Coronavirus Stock Frauds and Charity Scams

Jay D. Franklin CFA, CFP, FSA | Clarity Capital Advisors |

Spreading almost as fast as the virus itself, we have witnessed the proliferation of COVID-19 frauds preying upon either our good nature or our greed.

            You have probably seen solicitations for bogus fundraising organizations claiming to help victims of COVID-19 or health care providers/first responders. Our simplest and best advice is to simply avoid giving to any pop-up charity that you are unfamiliar with. For more details on how to identify a fraudulent scheme masquerading as a charity, please see this article from Charity Navigator, an excellent resource for evaluating charitable organizations. Lastly, please consider the possibility that your favorite non-COVID-19 related charity has suffered a significant drop in donations, and yours would be most appreciated.

            Also worthy of consideration are the provisions of the CARES Act that relate to charitable giving. For taxpayers who are not itemizing deductions on their 2020 taxes, there is an additional "above-the-line" deduction for cash gifts up to $300. For taxpayers who are itemizing, cash contributions are now deductible up to 100% of adjusted gross income (increased from 60%).

            Stock scams tend to revolve around penny stocks whose share prices are easily manipulated. As of May 6, the Securities and Exchange Commission (SEC) has suspended trading in the shares of 32 companies related to dubious (to put it charitably) claims with respect to vaccines, cures, treatments, tests, and personal protective equipment.

            For example, Praxsyn, whose share price is now a small fraction of a penny, falsely claimed that it had acquired millions of N95 masks that it could sell at a handsome profit. It’s share price increased by about 77% on the day of the announcement, allowing the owners to exit at a value that was completely unsupportable based on the company’s fundamentals.
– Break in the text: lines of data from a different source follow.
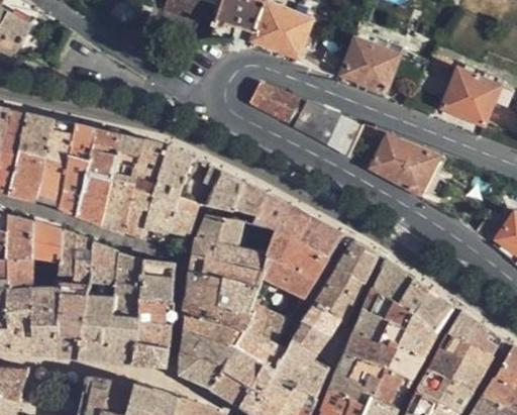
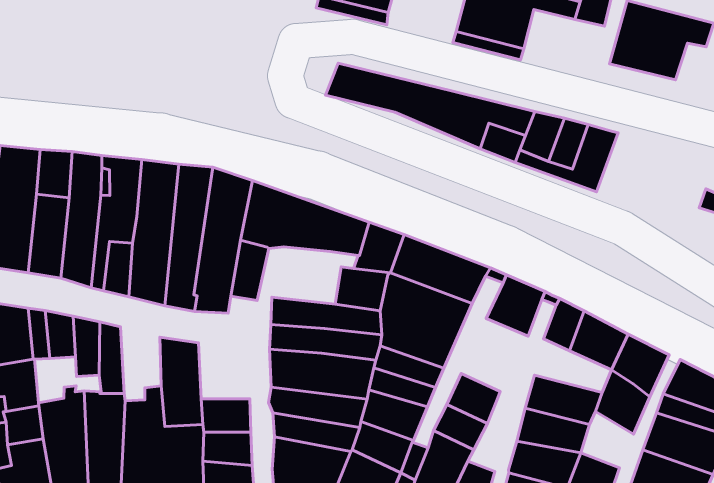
building: [196,214,244,245] -> none
building: [90,242,118,293] -> none
building: [140,260,175,301] -> none
building: [315,268,363,324] -> none
building: [364,286,415,326] -> none
building: [388,338,424,378] -> none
We generally advise investors not to dabble in individual stocks, but it goes without saying that nobody should ever make an investment based on a call from a stranger.
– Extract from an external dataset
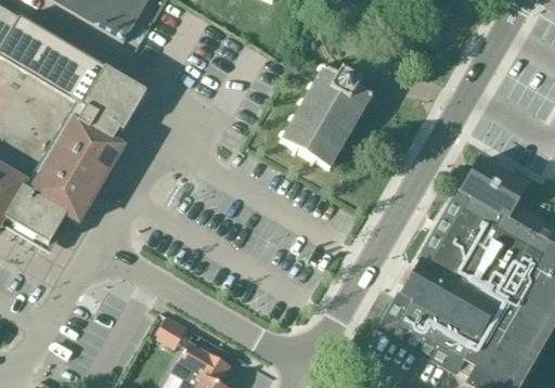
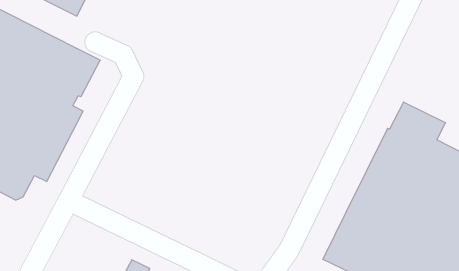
building: [280,65,375,168] -> none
If you’re starting to have doubts about basic human decency, note that we haven’t even touched on the identity-theft and stimulus-check-stealing schemes related to COVID-19. Always keep the following precautions in mind.

  • Never click on a link or open an attachment in an email from an unknown sender. Even if the email appears legitimate, always look at the sender’s email address. Furthermore, if the email looks unusual for that sender, then consider the possibility that the sender's email account was hacked.
  • Never share your personal or financial account information with anyone other than a trusted advisor. Remember, no company where you have an account will ever call you to ask for information that they already have.
  • Do not answer calls from numbers you do not recognize. Government employees will never call you for personal or account information.
  • Ignore any text messages that tell you to leave your home.

As the stay-at-home orders are starting to be relaxed with a gradual re-opening of the economy, we wish all our clients and plan participants a safe and enjoyable summer.